**ACTIVITY**
Word for word, copy out the entries below, but not the pictures in them.

Records from a collection:
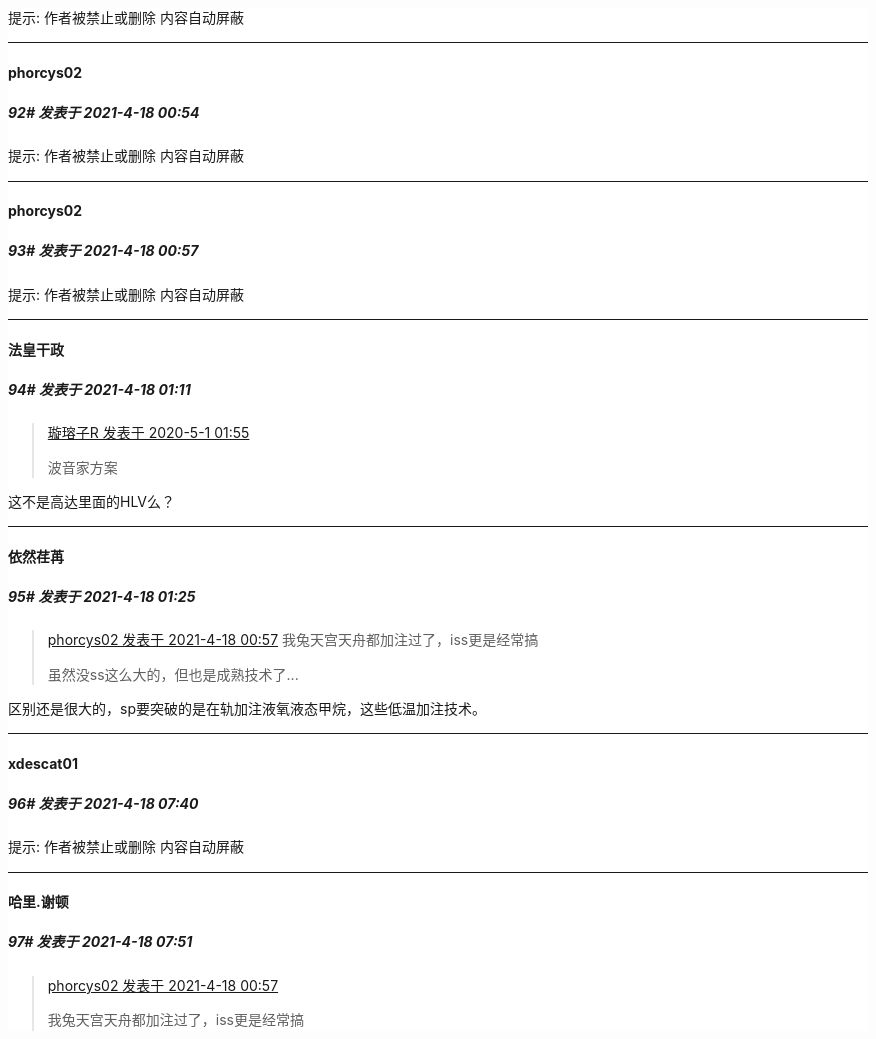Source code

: 提示: 作者被禁止或删除 内容自动屏蔽

*****

####  phorcys02  
##### 92#       发表于 2021-4-18 00:54

提示: 作者被禁止或删除 内容自动屏蔽

*****

####  phorcys02  
##### 93#       发表于 2021-4-18 00:57

提示: 作者被禁止或删除 内容自动屏蔽

*****

####  法皇干政  
##### 94#       发表于 2021-4-18 01:11

<blockquote><a href="httphttps://bbs.saraba1st.com/2b/forum.php?mod=redirect&amp;goto=findpost&amp;pid=47265971&amp;ptid=1931717" target="_blank">璇瑢子R 发表于 2020-5-1 01:55</a>

波音家方案</blockquote>
这不是高达里面的HLV么？

*****

####  依然荏苒  
##### 95#       发表于 2021-4-18 01:25

<blockquote><a href="httphttps://bbs.saraba1st.com/2b/forum.php?mod=redirect&amp;goto=findpost&amp;pid=50972626&amp;ptid=1931717" target="_blank">phorcys02 发表于 2021-4-18 00:57</a>
我兔天宫天舟都加注过了，iss更是经常搞

虽然没ss这么大的，但也是成熟技术了...</blockquote>
区别还是很大的，sp要突破的是在轨加注液氧液态甲烷，这些低温加注技术。

*****

####  xdescat01  
##### 96#       发表于 2021-4-18 07:40

提示: 作者被禁止或删除 内容自动屏蔽

*****

####  哈里.谢顿  
##### 97#       发表于 2021-4-18 07:51

<blockquote><a href="httphttps://bbs.saraba1st.com/2b/forum.php?mod=redirect&amp;goto=findpost&amp;pid=50972626&amp;ptid=1931717" target="_blank">phorcys02 发表于 2021-4-18 00:57</a>

我兔天宫天舟都加注过了，iss更是经常搞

**ANSWER SPACE**
Source code

: 提示: 作者被禁止或删除 内容自动屏蔽

*****

####  phorcys02  
##### 92#       发表于 2021-4-18 00:54

提示: 作者被禁止或删除 内容自动屏蔽

*****

####  phorcys02  
##### 93#       发表于 2021-4-18 00:57

提示: 作者被禁止或删除 内容自动屏蔽

*****

####  法皇干政  
##### 94#       发表于 2021-4-18 01:11

<blockquote><a href="httphttps://bbs.saraba1st.com/2b/forum.php?mod=redirect&amp;goto=findpost&amp;pid=47265971&amp;ptid=1931717" target="_blank">璇瑢子R 发表于 2020-5-1 01:55</a>

波音家方案</blockquote>
这不是高达里面的HLV么？

*****

####  依然荏苒  
##### 95#       发表于 2021-4-18 01:25

<blockquote><a href="httphttps://bbs.saraba1st.com/2b/forum.php?mod=redirect&amp;goto=findpost&amp;pid=50972626&amp;ptid=1931717" target="_blank">phorcys02 发表于 2021-4-18 00:57</a>
我兔天宫天舟都加注过了，iss更是经常搞

虽然没ss这么大的，但也是成熟技术了...</blockquote>
区别还是很大的，sp要突破的是在轨加注液氧液态甲烷，这些低温加注技术。

*****

####  xdescat01  
##### 96#       发表于 2021-4-18 07:40

提示: 作者被禁止或删除 内容自动屏蔽

*****

####  哈里.谢顿  
##### 97#       发表于 2021-4-18 07:51

<blockquote><a href="httphttps://bbs.saraba1st.com/2b/forum.php?mod=redirect&amp;goto=findpost&amp;pid=50972626&amp;ptid=1931717" target="_blank">phorcys02 发表于 2021-4-18 00:57</a>

我兔天宫天舟都加注过了，iss更是经常搞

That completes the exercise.